** TEXT SEGMENT **
»»

The challenge Melanie sees most often is the difficulty of coordinating care across the many settings a patient moves through—within a facility and between a primary care provider, specialists, and the hospital. When those pieces do not communicate well, patients are left trying to make sense of it on their own. That is where Upperline Plus steps in. The transitional care program Melanie is part of follows up after a hospitalization or ER visit, confirming that services are in place, medications are accessible, and then checking in monthly for higher-risk patients. It is a program that meets people at exactly the moment they need it most.

“By taking one patient at a time, we can hope to achieve a better quality of life through prevention of hospital visits and by bridging the gaps that today’s healthcare challenges have created.”

Melanie Loggains
RN, Upperline Health

For Melanie, success shows up in small, meaningful moments, most often in the form of a patient calling to ask for advice before heading to the emergency room. That phone call means trust has been built, and trust is what leads to fewer acute care events and better health over time. The RN team at Upperline Plus functions as a gateway to the full care team, from pharmacy to dietitians to social work. They triage calls, address changes in condition, and connect patients with nurse practitioners for treatment. In Melanie’s words, their role is to provide coordination and compassion that is too often missing in today’s healthcare system.

What she finds most rewarding is something deceptively simple: the ability to take the time to explain a diagnosis, walk through a treatment plan, and, perhaps most importantly, listen. Listening makes it possible to individualize care around a patient’s actual goals, not a generic template.

One story has stayed with her. More than once, she has made a transitional care call at the exact moment a patient or family member was sitting at the kitchen table, confused and overwhelmed, trying to work through a discharge medication list. She was able to help them through it in real time—not an hour later, not the next day, but right then. “The smallest victories are the best,” she says. And it is hard to argue with that.

««

** TASKS AND EXERCISES **
1. In the text about Melanie's nursing work, how often does the transitional care program check in with higher-risk patients?
2. Write the next part of the text about Melanie's nursing work, picking up after its final sentence.
The data has no connection to the text about Melanie's nursing work.

** STORED DATA **
»»

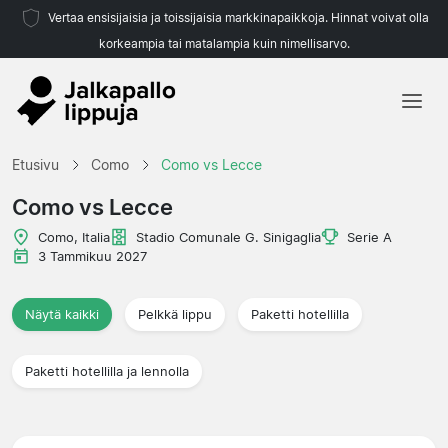
Vertaa ensisijaisia ja toissijaisia markkinapaikkoja. Hinnat voivat olla
korkeampia tai matalampia kuin nimellisarvo.
Etusivu
Etusivu
Como
Como vs Lecce
Joukkueet
Como vs Lecce
Liigat
Como, Italia
Stadio Comunale G. Sinigaglia
Serie A
3 Tammikuu 2027
Matkatoimistoja
Näytä kaikki
Pelkkä lippu
Paketti hotellilla
Paketti hotellilla ja lennolla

««

** RESULTS **
1. Monthly.

2.
Outside of her work, Melanie is both a reader and a thinker. If she could sit down for coffee with anyone, she would choose C. S. Lewis—drawn to his deeply personal writings on faith, doubt, grief, and what it means to have a relationship with our Creator through Jesus Christ. His works, including Mere Christianity, The Screwtape Letters, Surprised by Joy, The Great Divorce, The Problem of Pain, and A Grief Observed, have shaped her understanding of Christianity—not as a religion, but as a living relationship. Her most recent read, The Nightingale by Kristin Hannah, reflects her appreciation for stories of courage and quiet resilience—themes that are not so far from the work she does every day. And the best piece of advice she has ever received? “Don’t enter nursing for the money.” Those words came from a supervisor at a home health agency when Melanie was still in nursing school, and they have stayed with her ever since—a reminder that what sustains a long career in this field is never a paycheck, but always a sense of purpose.

Why Appreciation Matters During National Nurses Week

During National Nurses Week, we recognize the nurses whose compassion, coordination, and clinical expertise help patients navigate every stage of care. At Upperline Plus, nurses serve as trusted advocates and connections between patients, providers, and families, helping improve outcomes through personalized support and compassionate care.

To Melanie and every nurse on the Upperline Plus team — thank you for the calls made at the right moment, the questions answered with patience, and the care given one patient at a time.

Upperline Health


Happy National Nurses Week, from all of us at Upperline Plus.